++++ DATASET EXTRACT ++++
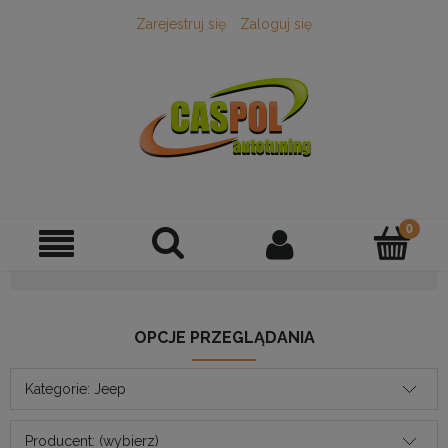
Zarejestruj się
Zaloguj się
OPCJE PRZEGLĄDANIA
Kategorie: Jeep
Producent: (wybierz)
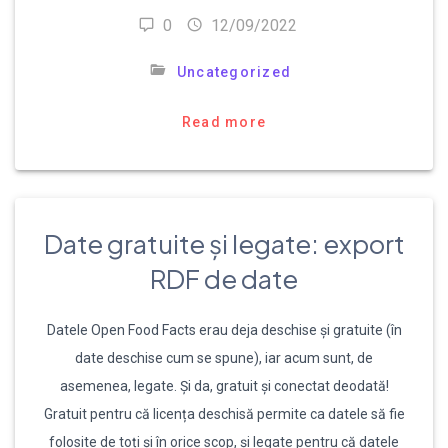
0
12/09/2022
Uncategorized
Read more
Date gratuite și legate: export
RDF de date
Datele Open Food Facts erau deja deschise și gratuite (în
date deschise cum se spune), iar acum sunt, de
asemenea, legate. Și da, gratuit și conectat deodată!
Gratuit pentru că licența deschisă permite ca datele să fie
folosite de toți și în orice scop, și legate pentru că datele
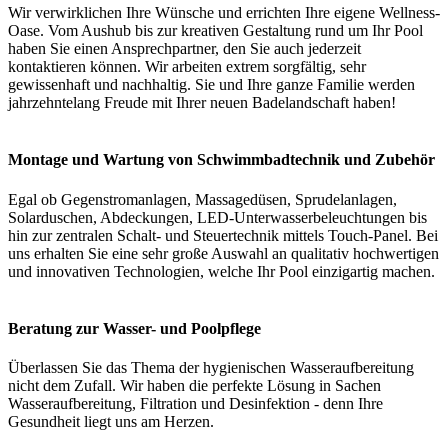
Wir verwirklichen Ihre Wünsche und errichten Ihre eigene Wellness-
Oase. Vom Aushub bis zur kreativen Gestaltung rund um Ihr Pool
haben Sie einen Ansprechpartner, den Sie auch jederzeit
kontaktieren können. Wir arbeiten extrem sorgfältig, sehr
gewissenhaft und nachhaltig. Sie und Ihre ganze Familie werden
jahrzehntelang Freude mit Ihrer neuen Badelandschaft haben!
Montage und Wartung von Schwimmbadtechnik und Zubehör
Egal ob Gegenstromanlagen, Massagedüsen, Sprudelanlagen,
Solarduschen, Abdeckungen, LED-Unterwasserbeleuchtungen bis
hin zur zentralen Schalt- und Steuertechnik mittels Touch-Panel. Bei
uns erhalten Sie eine sehr große Auswahl an qualitativ hochwertigen
und innovativen Technologien, welche Ihr Pool einzigartig machen.
Beratung zur Wasser- und Poolpflege
Überlassen Sie das Thema der hygienischen Wasseraufbereitung
nicht dem Zufall. Wir haben die perfekte Lösung in Sachen
Wasseraufbereitung, Filtration und Desinfektion - denn Ihre
Gesundheit liegt uns am Herzen.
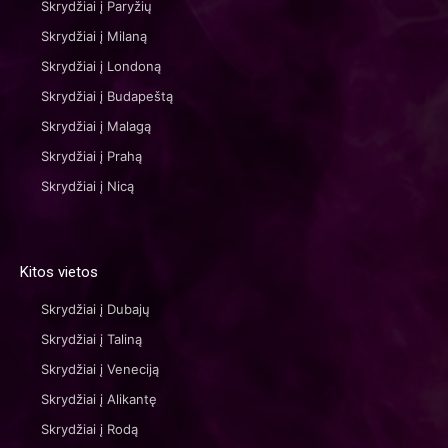
Skrydžiai į Paryžių
Skrydžiai į Milaną
Skrydžiai į Londoną
Skrydžiai į Budapeštą
Skrydžiai į Malagą
Skrydžiai į Prahą
Skrydžiai į Nicą
Kitos vietos
Skrydžiai į Dubajų
Skrydžiai į Taliną
Skrydžiai į Veneciją
Skrydžiai į Alikantę
Skrydžiai į Rodą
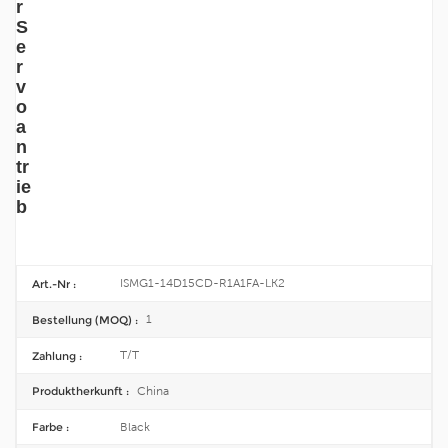
r
S
e
r
v
o
a
n
tr
ie
b
ISMG1-14D15CD-R1A1FA-LK2
Art.-Nr :
1
Bestellung (MOQ) :
T/T
Zahlung :
China
Produktherkunft :
Black
Farbe :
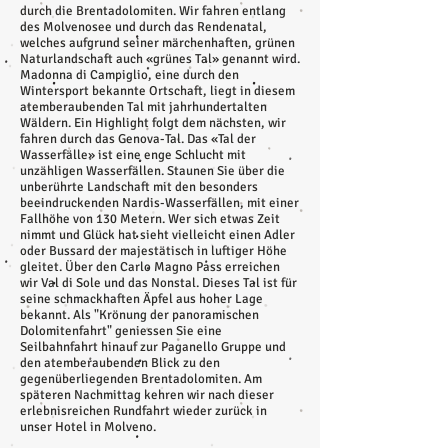
durch die Brentadolomiten. Wir fahren entlang
des Molvenosee und durch das Rendenatal,
welches aufgrund seiner märchenhaften, grünen
Naturlandschaft auch «grünes Tal» genannt wird.
Madonna di Campiglio, eine durch den
Wintersport bekannte Ortschaft, liegt in diesem
atemberaubenden Tal mit jahrhundertalten
Wäldern. Ein Highlight folgt dem nächsten, wir
fahren durch das Genova-Tal. Das «Tal der
Wasserfälle» ist eine enge Schlucht mit
unzähligen Wasserfällen. Staunen Sie über die
unberührte Landschaft mit den besonders
beeindruckenden Nardis-Wasserfällen, mit einer
Fallhöhe von 130 Metern. Wer sich etwas Zeit
nimmt und Glück hat sieht vielleicht einen Adler
oder Bussard der majestätisch in luftiger Höhe
gleitet. Über den Carlo Magno Pass erreichen
wir Val di Sole und das Nonstal. Dieses Tal ist für
seine schmackhaften Äpfel aus hoher Lage
bekannt. Als "Krönung der panoramischen
Dolomitenfahrt" geniessen Sie eine
Seilbahnfahrt hinauf zur Paganello Gruppe und
den atemberaubenden Blick zu den
gegenüberliegenden Brentadolomiten. Am
späteren Nachmittag kehren wir nach dieser
erlebnisreichen Rundfahrt wieder zurück in
unser Hotel in Molveno.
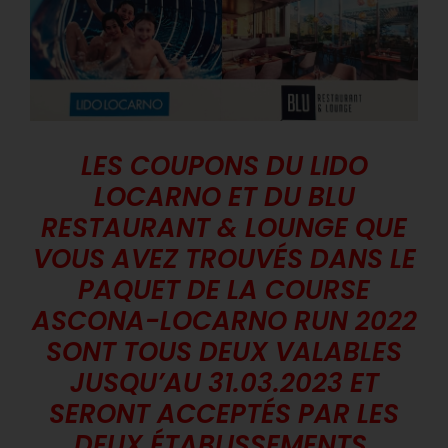
LES COUPONS DU LIDO
LOCARNO ET DU BLU
RESTAURANT & LOUNGE QUE
VOUS AVEZ TROUVÉS DANS LE
PAQUET DE LA COURSE
ASCONA-LOCARNO RUN 2022
SONT TOUS DEUX VALABLES
JUSQU’AU 31.03.2023 ET
SERONT ACCEPTÉS PAR LES
DEUX ÉTABLISSEMENTS.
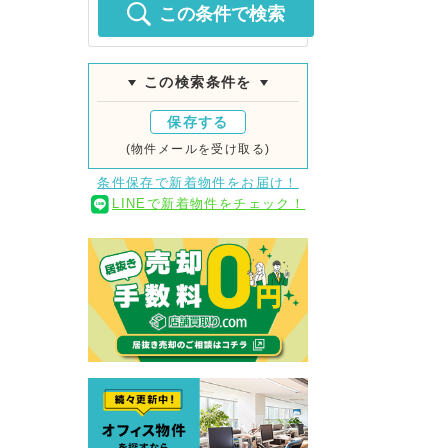
この条件で検索
この検索条件を
保存する
(物件メールを受け取る)
条件保存で新着物件をお届け！
LINEで新着物件をチェック！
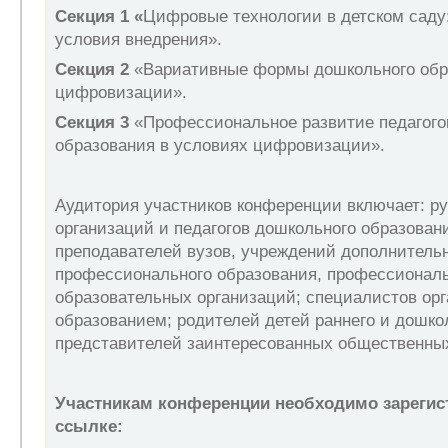
Секция 1 «
Цифровые технологии в детском саду
условия внедрения».
Секция 2
«Вариативные формы дошкольного обр
цифровизации».
Секция 3
«Профессиональное развитие педагого
образования в условиях цифровизации».
Аудитория участников конференции включает: р
организаций и педагогов дошкольного образован
преподавателей вузов, учреждений дополнитель
профессионального образования, профессионал
образовательных организаций; специалистов орг
образованием; родителей детей раннего и дошкол
представителей заинтересованных общественных
Участникам конференции необходимо зарегис
ссылке:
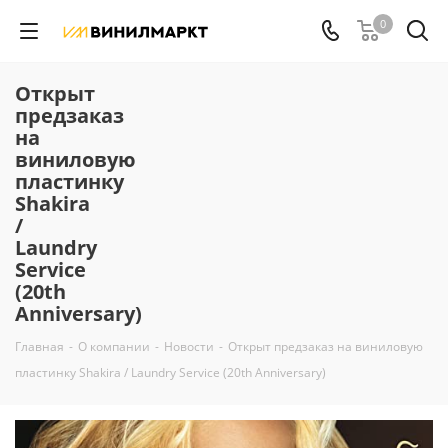
0
Открыт
предзаказ
на
виниловую
пластинку
Shakira
/
Laundry
Service
(20th
Anniversary)
Главная
-
О компании
-
Новости
-
Открыт предзаказ на виниловую
пластинку Shakira / Laundry Service (20th Anniversary)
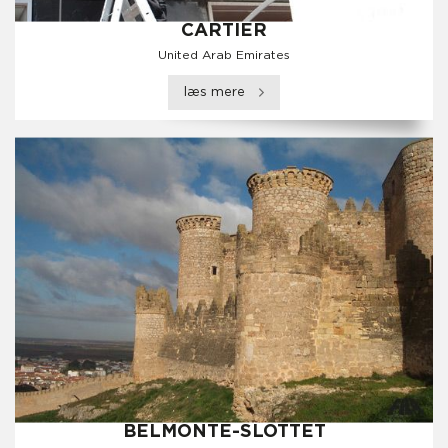
CARTIER
United Arab Emirates
læs mere
BELMONTE-SLOTTET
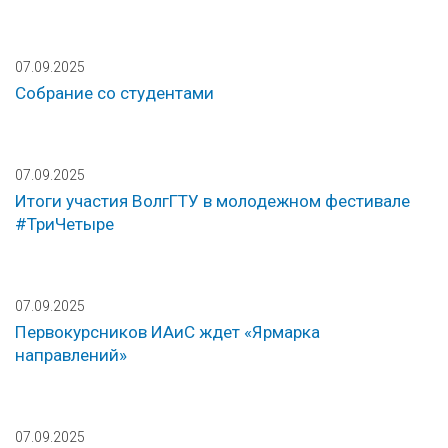
07.09.2025
Собрание со студентами
07.09.2025
Итоги участия ВолгГТУ в молодежном фестивале
#ТриЧетыре
07.09.2025
Первокурсников ИАиС ждет «Ярмарка
направлений»
07.09.2025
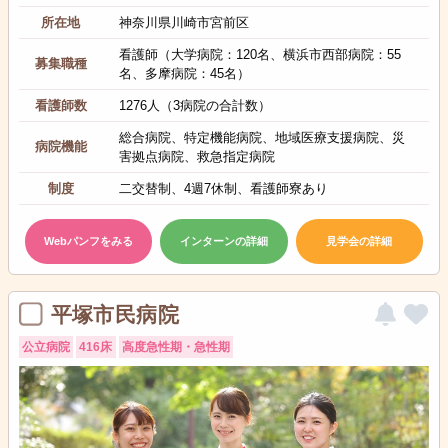
所在地
神奈川県川崎市宮前区
看護師（大学病院：120名、横浜市西部病院：55
募集職種
名、多摩病院：45名）
看護師数
1276人（3病院の合計数）
総合病院、特定機能病院、地域医療支援病院、災
病院機能
害拠点病院、救急指定病院
制度
二交替制、4週7休制、看護師寮あり
Webパンフをみる
インターンの詳細
見学会の詳細
平塚市民病院
公立病院
416床
高度急性期・急性期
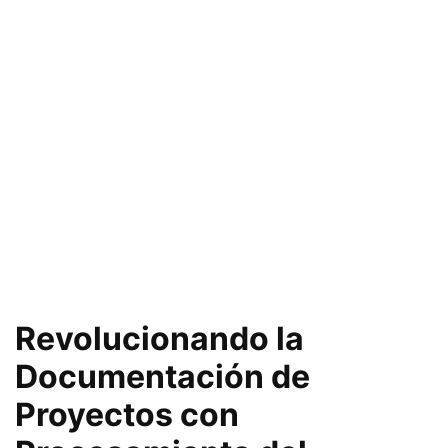
Revolucionando la
Documentación de
Proyectos con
++++
An exact copy of every entry, without pictures, should be your output.

WRITTEN SOLUTION -
Zarejestruj się
Zaloguj się
OPCJE PRZEGLĄDANIA
Kategorie: Jeep
Producent: (wybierz)
0
12/09/2022
Uncategorized
Read more
Date gratuite și legate: export
RDF de date
Datele Open Food Facts erau deja deschise și gratuite (în
date deschise cum se spune), iar acum sunt, de
asemenea, legate. Și da, gratuit și conectat deodată!
Gratuit pentru că licența deschisă permite ca datele să fie
folosite de toți și în orice scop, și legate pentru că datele
Wir verwirklichen Ihre Wünsche und errichten Ihre eigene Wellness-
Oase. Vom Aushub bis zur kreativen Gestaltung rund um Ihr Pool
haben Sie einen Ansprechpartner, den Sie auch jederzeit
kontaktieren können. Wir arbeiten extrem sorgfältig, sehr
gewissenhaft und nachhaltig. Sie und Ihre ganze Familie werden
jahrzehntelang Freude mit Ihrer neuen Badelandschaft haben!
Montage und Wartung von Schwimmbadtechnik und Zubehör
Egal ob Gegenstromanlagen, Massagedüsen, Sprudelanlagen,
Solarduschen, Abdeckungen, LED-Unterwasserbeleuchtungen bis
hin zur zentralen Schalt- und Steuertechnik mittels Touch-Panel. Bei
uns erhalten Sie eine sehr große Auswahl an qualitativ hochwertigen
und innovativen Technologien, welche Ihr Pool einzigartig machen.
Beratung zur Wasser- und Poolpflege
Überlassen Sie das Thema der hygienischen Wasseraufbereitung
nicht dem Zufall. Wir haben die perfekte Lösung in Sachen
Wasseraufbereitung, Filtration und Desinfektion - denn Ihre
Gesundheit liegt uns am Herzen.
Skrydžiai į Paryžių
Skrydžiai į Milaną
Skrydžiai į Londoną
Skrydžiai į Budapeštą
Skrydžiai į Malagą
Skrydžiai į Prahą
Skrydžiai į Nicą
Kitos vietos
Skrydžiai į Dubajų
Skrydžiai į Taliną
Skrydžiai į Veneciją
Skrydžiai į Alikantę
Skrydžiai į Rodą
r
S
e
r
v
o
a
n
tr
ie
b
ISMG1-14D15CD-R1A1FA-LK2
Art.-Nr :
1
Bestellung (MOQ) :
T/T
Zahlung :
China
Produktherkunft :
Black
Farbe :
durch die Brentadolomiten. Wir fahren entlang
des Molvenosee und durch das Rendenatal,
welches aufgrund seiner märchenhaften, grünen
Naturlandschaft auch «grünes Tal» genannt wird.
Madonna di Campiglio, eine durch den
Wintersport bekannte Ortschaft, liegt in diesem
atemberaubenden Tal mit jahrhundertalten
Wäldern. Ein Highlight folgt dem nächsten, wir
fahren durch das Genova-Tal. Das «Tal der
Wasserfälle» ist eine enge Schlucht mit
unzähligen Wasserfällen. Staunen Sie über die
unberührte Landschaft mit den besonders
beeindruckenden Nardis-Wasserfällen, mit einer
Fallhöhe von 130 Metern. Wer sich etwas Zeit
nimmt und Glück hat sieht vielleicht einen Adler
oder Bussard der majestätisch in luftiger Höhe
gleitet. Über den Carlo Magno Pass erreichen
wir Val di Sole und das Nonstal. Dieses Tal ist für
seine schmackhaften Äpfel aus hoher Lage
bekannt. Als "Krönung der panoramischen
Dolomitenfahrt" geniessen Sie eine
Seilbahnfahrt hinauf zur Paganello Gruppe und
den atemberaubenden Blick zu den
gegenüberliegenden Brentadolomiten. Am
späteren Nachmittag kehren wir nach dieser
erlebnisreichen Rundfahrt wieder zurück in
unser Hotel in Molveno.
LES COUPONS DU LIDO
LOCARNO ET DU BLU
RESTAURANT & LOUNGE QUE
VOUS AVEZ TROUVÉS DANS LE
PAQUET DE LA COURSE
ASCONA-LOCARNO RUN 2022
SONT TOUS DEUX VALABLES
JUSQU’AU 31.03.2023 ET
SERONT ACCEPTÉS PAR LES
DEUX ÉTABLISSEMENTS.
この条件で検索
この検索条件を
保存する
(物件メールを受け取る)
条件保存で新着物件をお届け！
LINEで新着物件をチェック！
Секция 1 «
Цифровые технологии в детском саду
условия внедрения».
Секция 2
«Вариативные формы дошкольного обр
цифровизации».
Секция 3
«Профессиональное развитие педагого
образования в условиях цифровизации».
Аудитория участников конференции включает: р
организаций и педагогов дошкольного образован
преподавателей вузов, учреждений дополнитель
профессионального образования, профессионал
образовательных организаций; специалистов орг
образованием; родителей детей раннего и дошкол
представителей заинтересованных общественных
Участникам конференции необходимо зарегис
ссылке:
0
Открыт
предзаказ
на
виниловую
пластинку
Shakira
/
Laundry
Service
(20th
Anniversary)
Главная
-
О компании
-
Новости
-
Открыт предзаказ на виниловую
пластинку Shakira / Laundry Service (20th Anniversary)
CARTIER
United Arab Emirates
læs mere
BELMONTE-SLOTTET
07.09.2025
Собрание со студентами
07.09.2025
Итоги участия ВолгГТУ в молодежном фестивале
#ТриЧетыре
07.09.2025
Первокурсников ИАиС ждет «Ярмарка
направлений»
07.09.2025
所在地
神奈川県川崎市宮前区
看護師（大学病院：120名、横浜市西部病院：55
募集職種
名、多摩病院：45名）
看護師数
1276人（3病院の合計数）
総合病院、特定機能病院、地域医療支援病院、災
病院機能
害拠点病院、救急指定病院
制度
二交替制、4週7休制、看護師寮あり
Webパンフをみる
インターンの詳細
見学会の詳細
平塚市民病院
公立病院
416床
高度急性期・急性期
Revolucionando la
Documentación de
Proyectos con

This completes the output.